WHAT TO PRODUCE: In the records below, copy word for word the lines from the one containing "Hospital Curtain Tracks Different" up to and including the one containing "the unique demands of healthcare".

EXERCISE INPUTS:
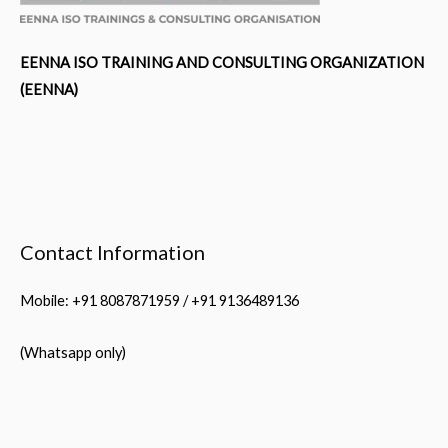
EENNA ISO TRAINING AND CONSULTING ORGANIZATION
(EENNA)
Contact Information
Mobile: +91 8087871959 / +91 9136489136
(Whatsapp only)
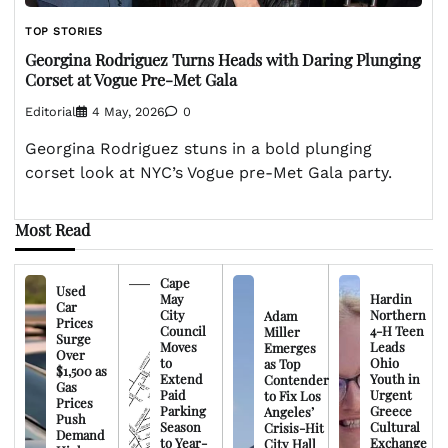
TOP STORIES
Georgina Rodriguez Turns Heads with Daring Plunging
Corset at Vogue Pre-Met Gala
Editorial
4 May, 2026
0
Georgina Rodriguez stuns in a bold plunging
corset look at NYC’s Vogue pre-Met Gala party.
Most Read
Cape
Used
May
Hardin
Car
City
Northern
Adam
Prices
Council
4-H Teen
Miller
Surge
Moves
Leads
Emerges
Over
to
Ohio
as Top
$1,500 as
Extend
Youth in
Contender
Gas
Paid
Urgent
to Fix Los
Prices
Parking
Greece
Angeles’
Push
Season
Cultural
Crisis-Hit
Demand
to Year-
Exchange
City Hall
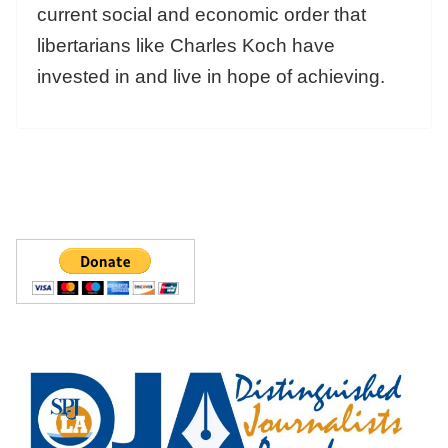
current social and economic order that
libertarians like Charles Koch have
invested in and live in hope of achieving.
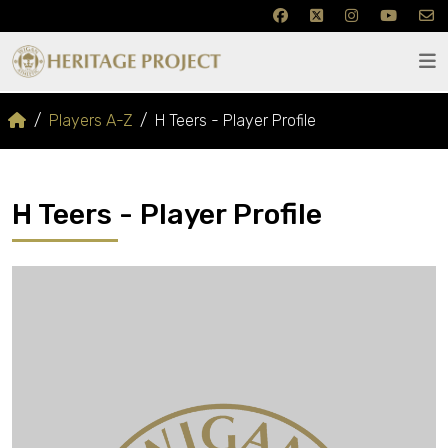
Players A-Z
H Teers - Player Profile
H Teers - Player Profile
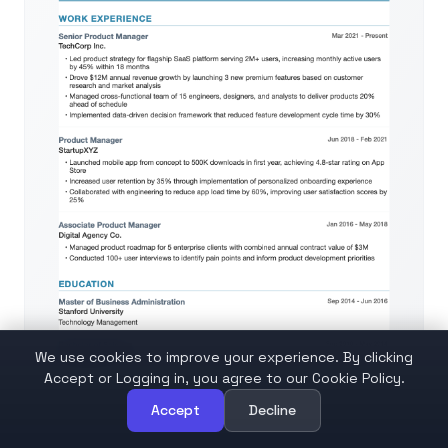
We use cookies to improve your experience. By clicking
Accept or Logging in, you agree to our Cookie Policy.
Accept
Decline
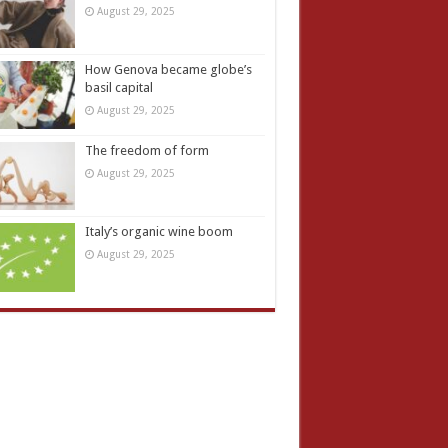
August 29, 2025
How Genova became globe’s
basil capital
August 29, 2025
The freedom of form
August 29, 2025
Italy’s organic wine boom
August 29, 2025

--

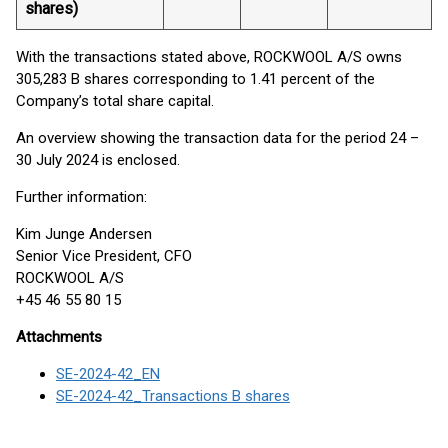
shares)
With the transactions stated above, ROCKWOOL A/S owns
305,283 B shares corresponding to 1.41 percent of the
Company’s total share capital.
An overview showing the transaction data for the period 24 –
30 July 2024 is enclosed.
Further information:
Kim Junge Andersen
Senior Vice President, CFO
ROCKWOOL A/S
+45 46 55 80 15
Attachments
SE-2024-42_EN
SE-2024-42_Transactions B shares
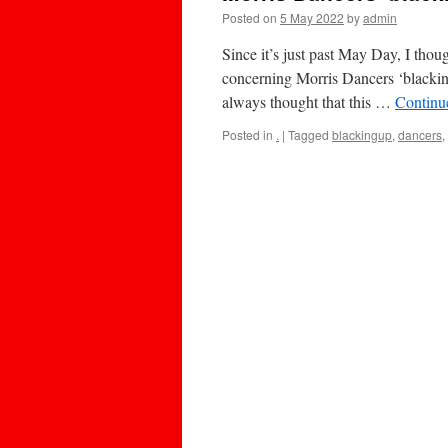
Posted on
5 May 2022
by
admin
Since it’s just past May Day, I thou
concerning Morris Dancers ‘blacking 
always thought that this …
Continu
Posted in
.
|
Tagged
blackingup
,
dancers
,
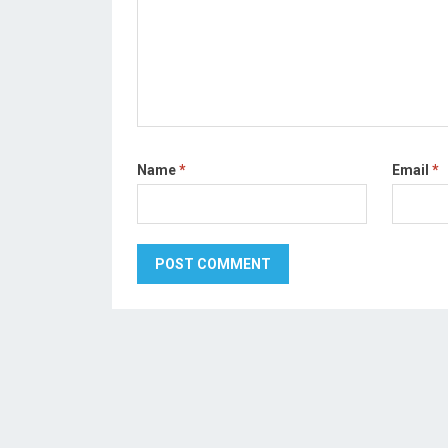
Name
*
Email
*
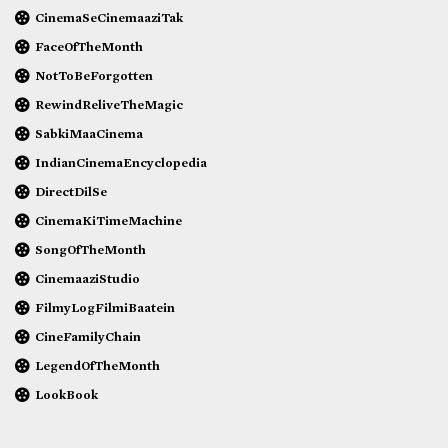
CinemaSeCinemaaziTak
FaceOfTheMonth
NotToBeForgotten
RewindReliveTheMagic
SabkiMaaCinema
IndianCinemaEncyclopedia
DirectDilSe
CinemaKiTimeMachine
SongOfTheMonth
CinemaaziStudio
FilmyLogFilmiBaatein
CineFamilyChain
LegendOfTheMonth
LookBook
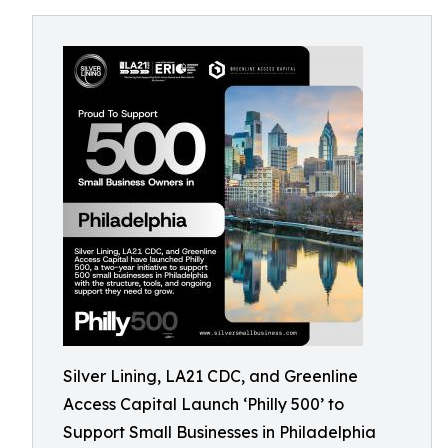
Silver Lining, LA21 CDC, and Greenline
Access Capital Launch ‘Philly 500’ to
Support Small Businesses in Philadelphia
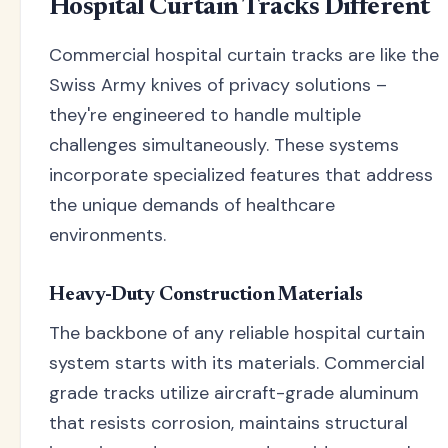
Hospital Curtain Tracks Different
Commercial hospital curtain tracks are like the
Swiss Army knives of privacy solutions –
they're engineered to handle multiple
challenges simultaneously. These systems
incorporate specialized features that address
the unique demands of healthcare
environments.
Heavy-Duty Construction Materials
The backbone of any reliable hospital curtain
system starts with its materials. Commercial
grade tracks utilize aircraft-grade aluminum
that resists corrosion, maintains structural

--

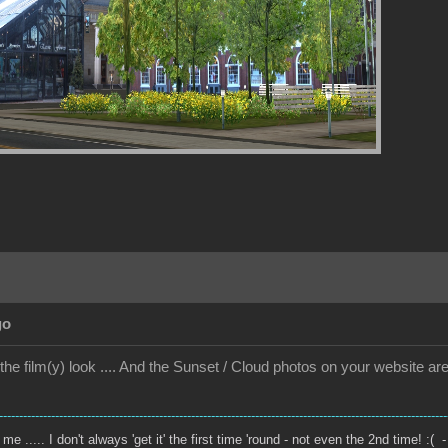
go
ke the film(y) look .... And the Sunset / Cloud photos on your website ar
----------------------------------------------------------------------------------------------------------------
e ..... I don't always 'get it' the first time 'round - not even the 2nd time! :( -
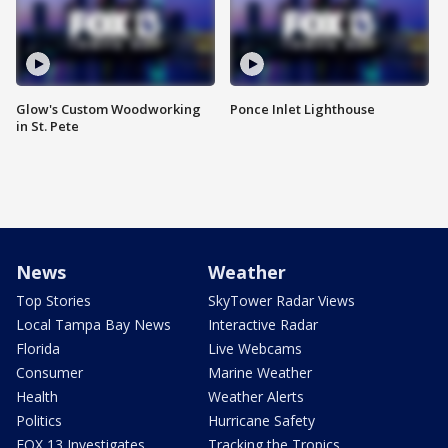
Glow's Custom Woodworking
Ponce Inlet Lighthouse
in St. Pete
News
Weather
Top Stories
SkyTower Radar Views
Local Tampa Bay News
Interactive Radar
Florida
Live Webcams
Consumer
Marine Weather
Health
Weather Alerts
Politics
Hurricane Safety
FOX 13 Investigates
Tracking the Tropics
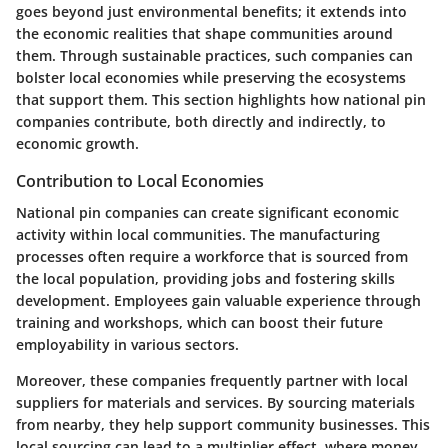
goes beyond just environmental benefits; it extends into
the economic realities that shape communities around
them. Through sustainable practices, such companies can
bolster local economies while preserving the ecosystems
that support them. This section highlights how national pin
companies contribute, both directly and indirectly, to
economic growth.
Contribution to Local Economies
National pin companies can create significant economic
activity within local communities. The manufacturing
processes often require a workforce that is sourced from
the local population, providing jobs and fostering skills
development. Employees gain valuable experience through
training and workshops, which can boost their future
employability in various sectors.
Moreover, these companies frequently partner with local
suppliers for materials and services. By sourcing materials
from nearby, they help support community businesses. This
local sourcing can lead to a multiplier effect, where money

SOLUTION TO THE PROBLEM:
Hospital Curtain Tracks Different
Commercial hospital curtain tracks are like the
Swiss Army knives of privacy solutions –
they're engineered to handle multiple
challenges simultaneously. These systems
incorporate specialized features that address
the unique demands of healthcare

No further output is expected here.